Handover of Japan-built radar to NASA
News On Japan via physorg.com -- Apr 05

On March 30, the Japan Aerospace Exploration Agency (JAXA) officially handed off a new satellite instrument to NASA at Goddard Space Flight Center, Greenbelt, Md. The Dual-frequency Precipitation Radar (DPR) was designed and built by JAXA and Japan's National Institute of Information and Communications Technology (NICT).

The DPR is one of two instruments that will fly aboard NASA's Core Observatory for the Global Precipitation Measurement (GPM) mission scheduled for launch from Tanegashima Space Center, Japan on February 2014.

The Japanese engineering team that built the DPR accompanied the instrument to Goddard. They spent ten days putting the instrument through a post-travel check-up. The tests went well and according to schedule, said Masahiro Kojima, DPR Project Manager at JAXA.

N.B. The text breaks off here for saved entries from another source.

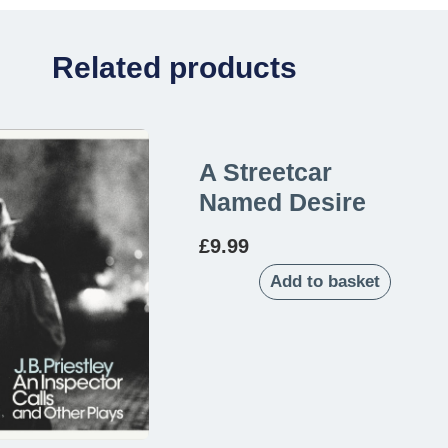
Related products
A Streetcar
Named Desire
£
9.99
Add to basket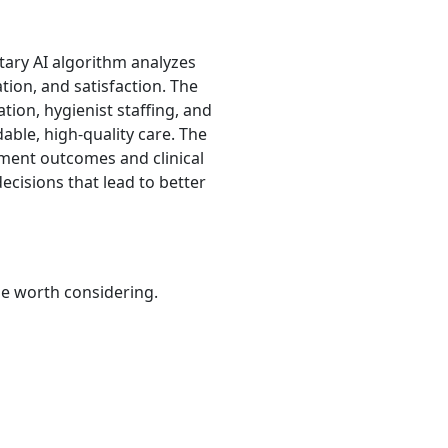
etary AI algorithm analyzes
tion, and satisfaction. The
ation, hygienist staffing, and
able, high-quality care. The
atment outcomes and clinical
ecisions that lead to better
be worth considering.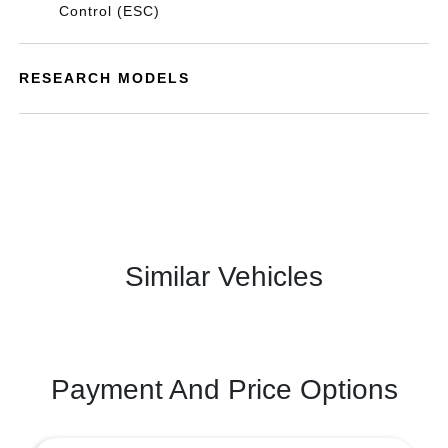
Control (ESC)
RESEARCH MODELS
Similar Vehicles
Payment And Price Options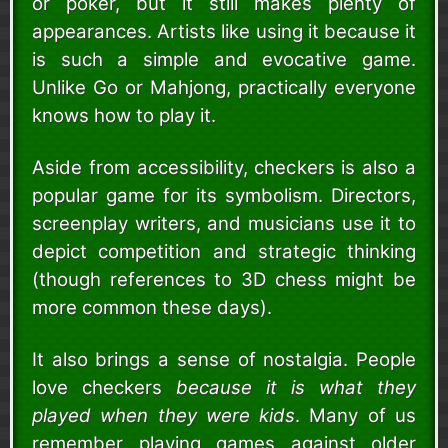
or poker, but it still makes plenty of
appearances. Artists like using it because it
is such a simple and evocative game.
Unlike Go or Mahjong, practically everyone
knows how to play it.
Aside from accessibility, checkers is also a
popular game for its symbolism. Directors,
screenplay writers, and musicians use it to
depict competition and strategic thinking
(though references to 3D chess might be
more common these days).
It also brings a sense of nostalgia. People
love checkers
because it is what they
played when they were kids
. Many of us
remember playing games against older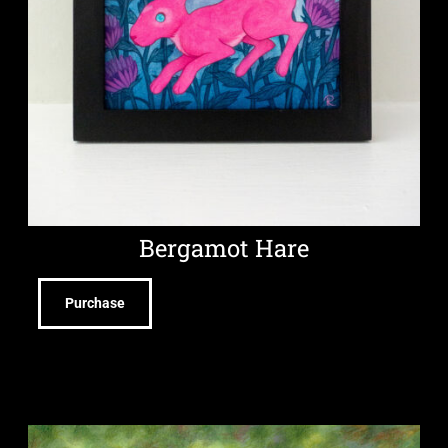
Bergamot Hare
Purchase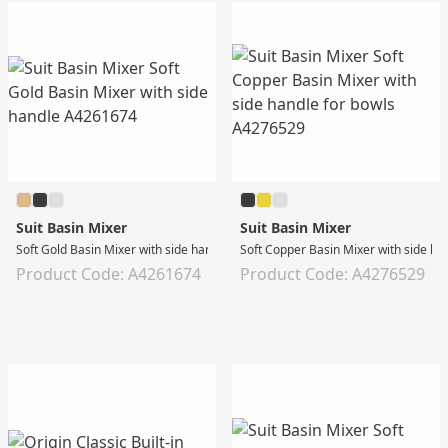
Suit Basin Mixer
Suit Basin Mixer
Soft Gold Basin Mixer with side handle
Soft Copper Basin Mixer with side ha
Product Code: A4261674
Product Code: A4276529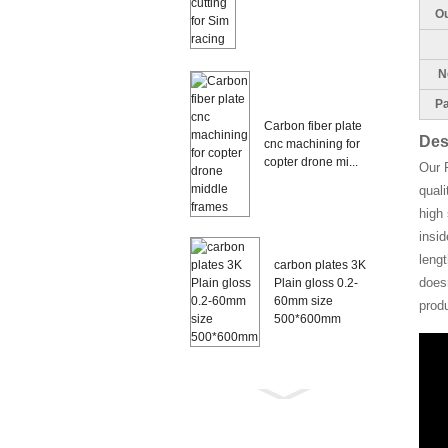
Ou
Ne
Pa
Carbon fiber plate
Des
cnc machining for
copter drone mi...
Our 
quali
high 
insi
lengt
carbon plates 3K
doesn
Plain gloss 0.2-
60mm size
prod
500*600mm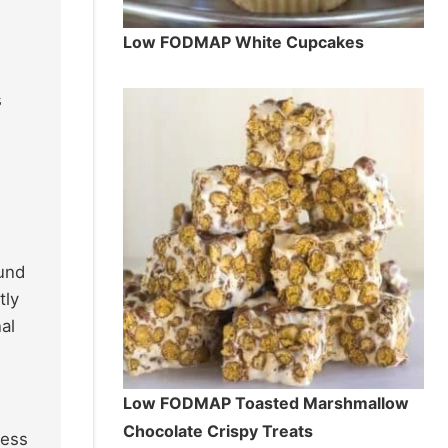
Low FODMAP White Cupcakes
s
ound
tly
al
Low FODMAP Toasted Marshmallow
Chocolate Crispy Treats
ness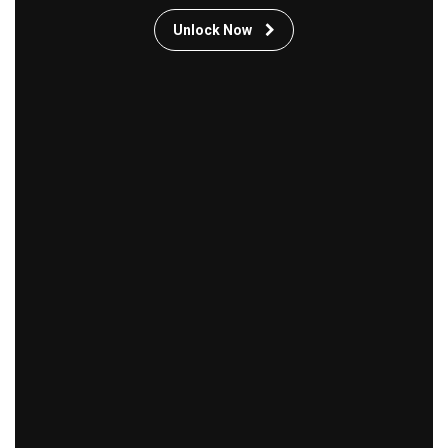
Unlock Now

The GPM mission was initiated by NASA and JAXA and is designed to unify precipitation measurements made by the GPM Core satellite along with a constellation of international partner satellites to achieve global coverage of rain and snow every three hours.

NASA provided GPM's other instrument, the GPM Microwave Imager (GMI), which was delivered to Goddard in late February and has been integrated onto the GPM Core Observatory.

"We are at a very exciting phase of the project; having both instruments GMI and DPR delivered to Goddard," said GPM Project Manager, Art Azarbarzin.

The DPR will be integrated onto the GPM spacecraft in the coming months.

The radar instrument will provide insights into a storm's physical structures. Its data will expand our knowledge of precipitation science, the Earth's water cycle, and the supply of fresh water around the world. It also will aid forecasts of hurricanes, floods and other natural disasters.

The instrument is the first space-borne radar to use two bands in the microwave range of frequencies, Ku and Ka, to study precipitation. It obtains three-dimensional information about precipitation particles by measuring reflected energy from them at different heights within the clouds. The 'dual' in the radar's name refers to the way the two microwave bands of the instrument complement each other, allowing the radar to provide new information about the size distribution of raindrops and snowflakes as they fall.